His essay refers back to the time of the new deal, the depression and the
world wars. These are terrible times, but they are times that provoke
extraordinary responses, and afterwards the stories of those responses and
people that inspire or horrify become the landmarks on our mental map of the
political world. Communists, anarchists, nazis, confederates, (labor)
unionists, civil rights activists, feminists, groups of all political
orientations orient themselves against foundation myths of times of great
conflict, and the great figures and the great dynamism of those times.

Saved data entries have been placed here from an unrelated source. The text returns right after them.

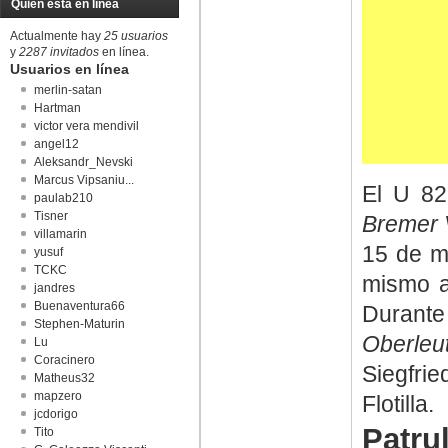
Quién está en línea
Actualmente hay
25 usuarios
y
2287 invitados
en línea.
Usuarios en línea
merlin-satan
Hartman
victor vera mendivil
angel12
Aleksandr_Nevski
Marcus Vipsaniu...
El U 82
paulab210
Tisner
Bremer 
villamarin
15 de m
yusuf
TCKC
mismo a
jandres
Buenaventura66
Durante
Stephen-Maturin
Oberleu
Lu
Coracinero
Siegfr
Matheus32
mapzero
Flotilla.
jcdorigo
Patru
Tito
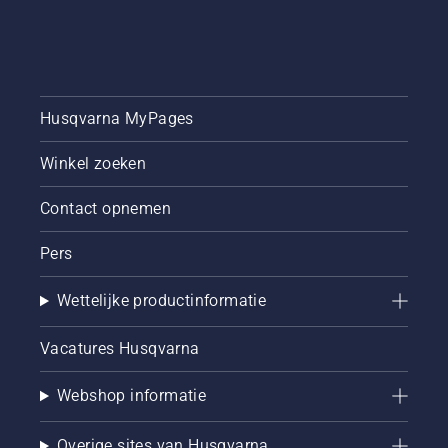
Husqvarna MyPages
Winkel zoeken
Contact opnemen
Pers
Wettelijke productinformatie
Vacatures Husqvarna
Webshop informatie
Overige sites van Husqvarna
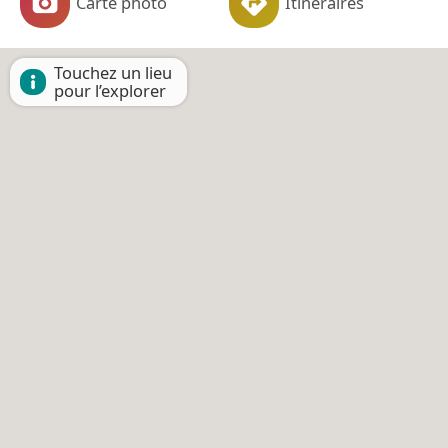
Carte photo
Itinéraires
Touchez un lieu
pour l’explorer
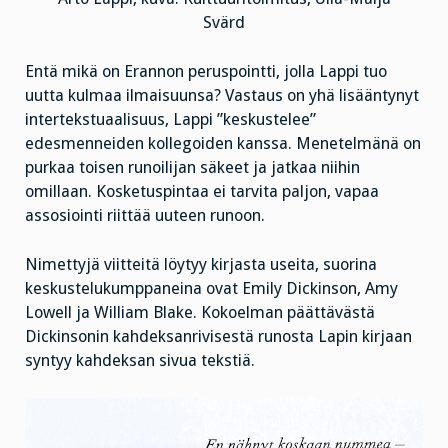
Svärd
Entä mikä on Erannon peruspointti, jolla Lappi tuo
uutta kulmaa ilmaisuunsa? Vastaus on yhä lisääntynyt
intertekstuaalisuus, Lappi ”keskustelee”
edesmenneiden kollegoiden kanssa. Menetelmänä on
purkaa toisen runoilijan säkeet ja jatkaa niihin
omillaan. Kosketuspintaa ei tarvita paljon, vapaa
assosiointi riittää uuteen runoon.
Nimettyjä viitteitä löytyy kirjasta useita, suorina
keskustelukumppaneina ovat Emily Dickinson, Amy
Lowell ja William Blake. Kokoelman päättävästä
Dickinsonin kahdeksanrivisestä runosta Lapin kirjaan
syntyy kahdeksan sivua tekstiä.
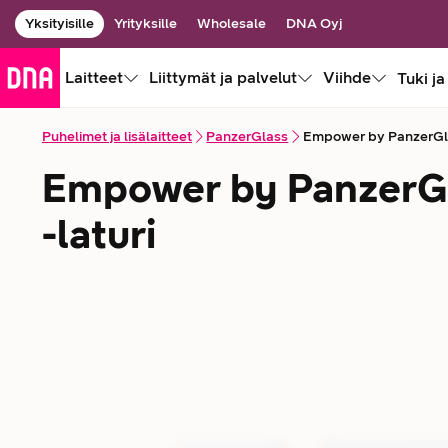
Yksityisille
Yrityksille
Wholesale
DNA Oyj
Laitteet
Liittymät ja palvelut
Viihde
Tuki ja
Puhelimet ja lisälaitteet
PanzerGlass
Empower by PanzerGla
Empower by PanzerGl
-laturi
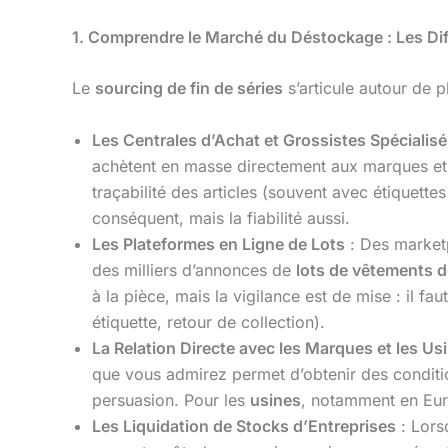
1. Comprendre le Marché du Déstockage : Les Di
Le
sourcing de fin de séries
s’articule autour de 
Les Centrales d’Achat et Grossistes Spécialis
achètent en masse directement aux marques et
traçabilité des articles (souvent avec étiquette
conséquent, mais la fiabilité aussi.
Les Plateformes en Ligne de Lots
: Des marke
des milliers d’annonces de
lots de vêtements 
à la pièce, mais la vigilance est de mise : il fa
étiquette, retour de collection).
La Relation Directe avec les Marques et les Us
que vous admirez permet d’obtenir des conditi
persuasion. Pour les
usines
, notamment en Euro
Les Liquidation de Stocks d’Entreprises
: Lors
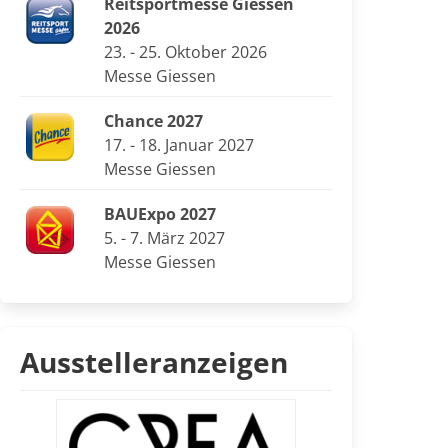
Reitsportmesse Giessen
2026
23. - 25. Oktober 2026
Messe Giessen
Chance 2027
17. - 18. Januar 2027
Messe Giessen
BAUExpo 2027
5. - 7. März 2027
Messe Giessen
Ausstelleranzeigen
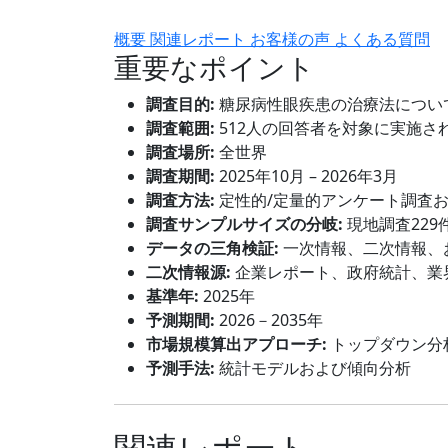
概要
関連レポート
お客様の声
よくある質問
重要なポイント
調査目的:
糖尿病性眼疾患の治療法につい
調査範囲:
512人の回答者を対象に実施さ
調査場所:
全世界
調査期間:
2025年10月 – 2026年3月
調査方法:
定性的/定量的アンケート調査
調査サンプルサイズの分岐:
現地調査229
データの三角検証:
一次情報、二次情報、
二次情報源:
企業レポート、政府統計、業
基準年:
2025年
予測期間:
2026－2035年
市場規模算出アプローチ:
トップダウン分
予測手法:
統計モデルおよび傾向分析
関連レポート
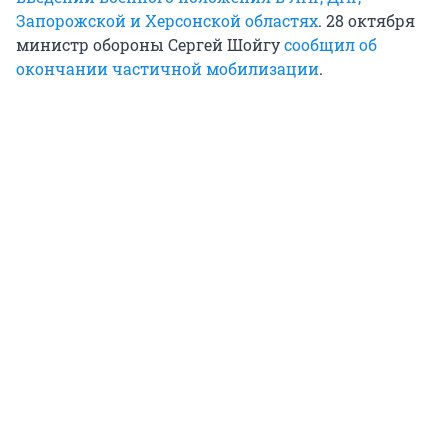
Запорожской и Херсонской областях
. 28 октября
министр обороны Сергей Шойгу
сообщил об
окончании частичной мобилизации
.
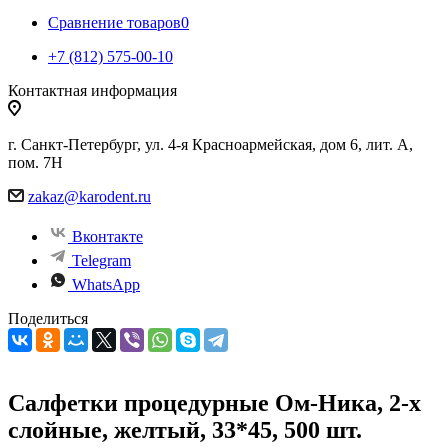
Сравнение товаров
0
+7 (812) 575-00-10
Контактная информация
г. Санкт-Петербург, ул. 4-я Красноармейская, дом 6, лит. А,
пом. 7Н
zakaz@karodent.ru
Вконтакте
Telegram
WhatsApp
Поделиться
Салфетки процедурные Ом-Ника, 2-х
слойные, желтый, 33*45, 500 шт.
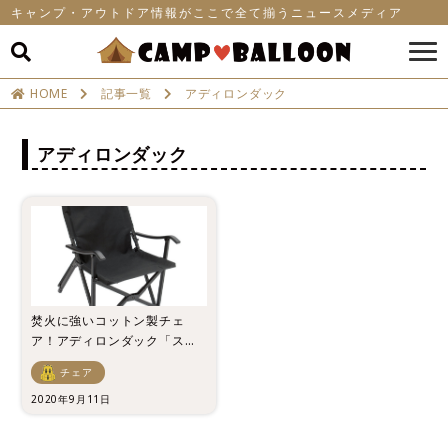
キャンプ・アウトドア情報がここで全て揃うニュースメディア
HOME
記事一覧
アディロンダック
アディロンダック
焚火に強いコットン製チェ
ア！アディロンダック「スモ
ールキャンパーズチェア」の
チェア
魅力を徹底解説！
2020年9月11日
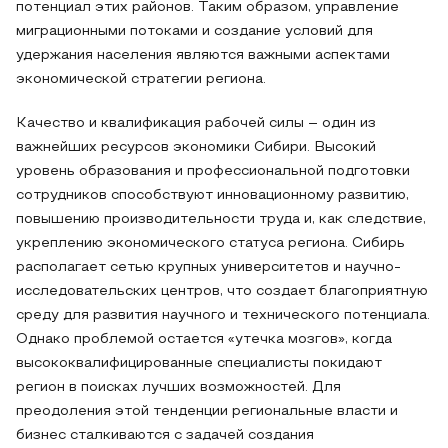
потенциал этих районов. Таким образом, управление
миграционными потоками и создание условий для
удержания населения являются важными аспектами
экономической стратегии региона.
Качество и квалификация рабочей силы – один из
важнейших ресурсов экономики Сибири. Высокий
уровень образования и профессиональной подготовки
сотрудников способствуют инновационному развитию,
повышению производительности труда и, как следствие,
укреплению экономического статуса региона. Сибирь
располагает сетью крупных университетов и научно-
исследовательских центров, что создает благоприятную
среду для развития научного и технического потенциала.
Однако проблемой остается «утечка мозгов», когда
высококвалифицированные специалисты покидают
регион в поисках лучших возможностей. Для
преодоления этой тенденции региональные власти и
бизнес сталкиваются с задачей создания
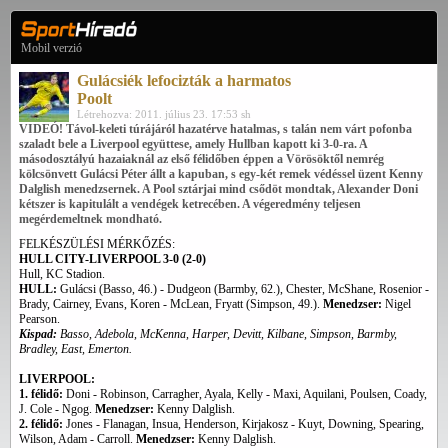
Mobil verzió
Gulácsiék lefocizták a harmatos
Poolt
Létrehozva: 2011. július 23. 17:53 sh
VIDEÓ! Távol-keleti túrájáról hazatérve hatalmas, s talán nem várt pofonba
szaladt bele a Liverpool együttese, amely Hullban kapott ki 3-0-ra. A
másodosztályú hazaiaknál az első félidőben éppen a Vörösöktől nemrég
kölcsönvett Gulácsi Péter állt a kapuban, s egy-két remek védéssel üzent Kenny
Dalglish menedzsernek. A Pool sztárjai mind csődöt mondtak, Alexander Doni
kétszer is kapitulált a vendégek ketrecében. A végeredmény teljesen
megérdemeltnek mondható.
FELKÉSZÜLÉSI MÉRKŐZÉS:
HULL CITY-LIVERPOOL 3-0 (2-0)
Hull, KC Stadion.
HULL:
Gulácsi (Basso, 46.) - Dudgeon (Barmby, 62.), Chester, McShane, Rosenior -
Brady, Cairney, Evans, Koren - McLean, Fryatt (Simpson, 49.).
Menedzser:
Nigel
Pearson.
Kispad:
Basso, Adebola, McKenna, Harper, Devitt, Kilbane, Simpson, Barmby,
Bradley, East, Emerton.
LIVERPOOL:
1. félidő:
Doni - Robinson, Carragher, Ayala, Kelly - Maxi, Aquilani, Poulsen, Coady,
J. Cole - Ngog.
Menedzser:
Kenny Dalglish.
2. félidő:
Jones - Flanagan, Insua, Henderson, Kirjakosz - Kuyt, Downing, Spearing,
Wilson, Adam - Carroll.
Menedzser:
Kenny Dalglish.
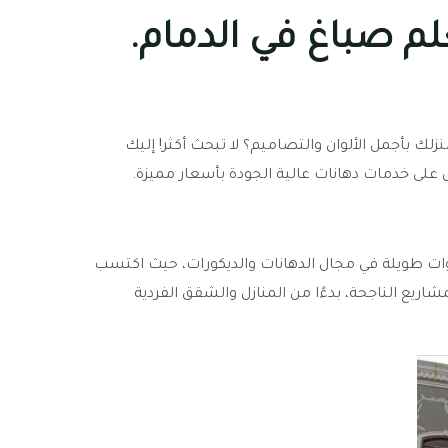
م صباغ في الدمام.
زلك بأجمل الألوان والتصاميم؟ لا تبحث أكثر! إليك
 على خدمات دهانات عالية الجودة بأسعار مميزة.
ات طويلة في مجال الدهانات والديكورات، حيث اكتسب
اريع الناجحة، بدءًا من المنازل والشقق الفردية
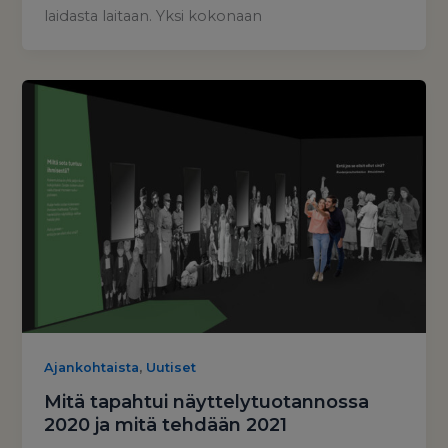
laidasta laitaan. Yksi kokonaan
,
Ajankohtaista
Uutiset
Mitä tapahtui näyttelytuotannossa
2020 ja mitä tehdään 2021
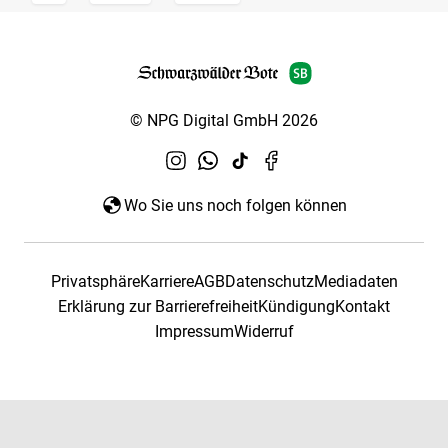
© NPG Digital GmbH 2026
Wo Sie uns noch folgen können
Privatsphäre
Karriere
AGB
Datenschutz
Mediadaten
Erklärung zur Barrierefreiheit
Kündigung
Kontakt
Impressum
Widerruf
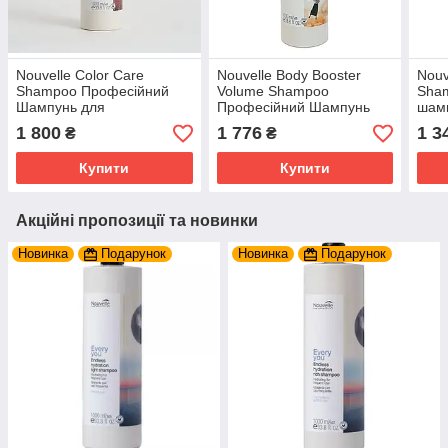
Nouvelle Color Care
Nouvelle Body Booster
Nouv
Shampoo Професійний
Volume Shampoo
Sha
Шампунь для
Професійний Шампунь
шамп
фарбованого волосся
для об'єму волосся 1000
коль
1 800
1 776
1 3
₴
₴
1000 мл.
мл.
Купити
Купити
Акційні пропозиції та новинки
Новинка
Подарунок
Новинка
Подарунок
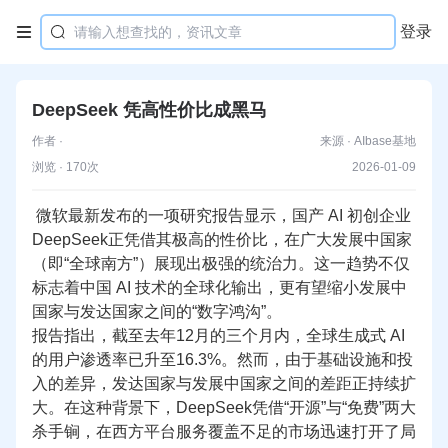
登录

DeepSeek 凭高性价比成黑马
作者 ·
来源 · AIbase基地
浏览 · 170次
2026-01-09
 微软
最新
发布的一项研究报告显示，国产 AI 初创企业
DeepSeek
正凭借其
极高
的性价比，在广大发展中国家
（即“全球南方”）展现出极强的统治力。这一趋势不仅
标志着中国 AI 技术的全球化输出，更有望缩小发展中
国家与发达国家之间的“数字鸿沟”。
报告指出，截至去年12月的三个月内，全球生成式 AI 
的用户渗透率已升至16.3%。然而，由于基础设施和投
入的差异，发达国家与发展中国家之间的差距正持续扩
大。在这种背景下，DeepSeek凭借“开源”与“免费”两大
杀手锏，在西方平台服务覆盖不足的市场迅速打开了局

No-one sane wants to be living in times of fear and terror, but you understand
the other half of it, the attraction to the myths of those times, the passion
to tear up the political map, to create new myths and reassemble it with a new
topology.

It seems all my life I've been hearing and half believing that we were
tumbling into the early first days of that new great chaos, but then I would
step outside, walk amongst people, feel sun and rain on my face, and slip into
the patterns of my daily responsibilities and it would seem like the crisis
was not going to come today.

But now I'm away from the city, my state is still easing out of lockdown, and
I'm viewing the world through the lens of twitter storms and subreddit rages.
I think many of us are feeling that as much as our previous daily routines,
and their casual social contact were an antidote against the whatever insanity
we encountered on the net that was close enough to our perspective on reality
that in could sneak its fingers, in through our personal Overton windows, they
were also a dead weight, that bound us to tradition and patterns, not because
we loved them, but because they had been negotiated long ago. I know we're not
freed from those patterns but now feels like that moment half waking from a
dream, where it not certain which reality has the strongest hold on you.